She put her hands through the gate and tried to release the metal clip that affixed lead to collar, but working from behind was difficult and, once she did locate it, Twizzle’s dead weight made it impossible for her to get her thumb under the required catch to spring it. Next she scraped and tore at the knot fastening the leash to the drainpipe, but again the tension created by his drop simply refused to let it yield. All the time she was screaming for help.

Hearing the commotion, Adrienne, along with her partner John, tore up the road to our house with Wendy rushing through to let them in. While Adrienne called the vet, John set about trying to release the catch at Twizzle’s neck though, unbelievably, in what appeared to be the very last act of his life Twiz momentarily recovered just enough strength to groggily try and bite John’s fingers as he worked beneath his head. Then he slumped unconscious once more. John then decided to break the chain lead that held poor Twizzle
aloft. After about thirty agonizing seconds he succeeded, causing Twiz to fall heavily on to the paving stones out in the garden. He was totally lifeless, so much so in fact, that when Wendy brought the key to unlock the padlock that secured the gate, Twizzle’s prone body prevented it from opening and he had to be shoved aside so that the door could be inched open.

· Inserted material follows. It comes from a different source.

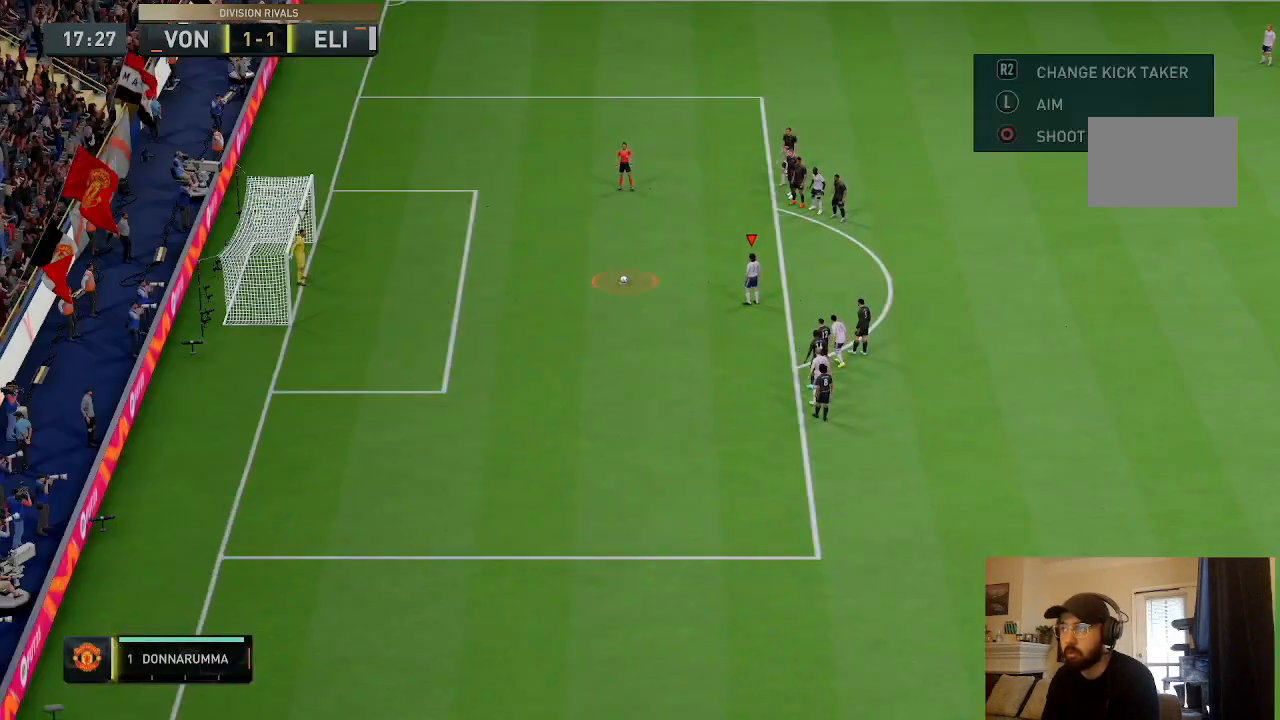
{"buttons": [], "left_stick": "center", "right_stick": "center", "events": []}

Our dog was not breathing at all and blood was issuing from his nose. About ten minutes later the vet arrived and did what he could, but it was hopeless. Looking at Wendy’s ashen face and red eyes he apologized for not being a miracle worker and asked, practically but rather tactlessly I feel, if he could use one of the empty rubble sacks nearby to transport Twizzle to his car. Wendy objected to this but the vet said he had another emergency to attend to and couldn’t roll up to that with a dead dog on the passenger seat – that might shake a client’s confidence. To this day my wife doesn’t know why she okayed this action, possibly through shock, but it was once our late-lamented lunatic had been decanted into this plastic shroud that something inexplicable happened. They heard growling. They had barely a second to comprehend the sound when Twizzle started to writhe and thrash around inside the bag like one of the Three Stooges with a wasp’s nest in his pants. The vet leapt back and Wendy fell clean over. From the top of the sack rose Twizzle’s head, his tongue licking away at the dried blood on his snout.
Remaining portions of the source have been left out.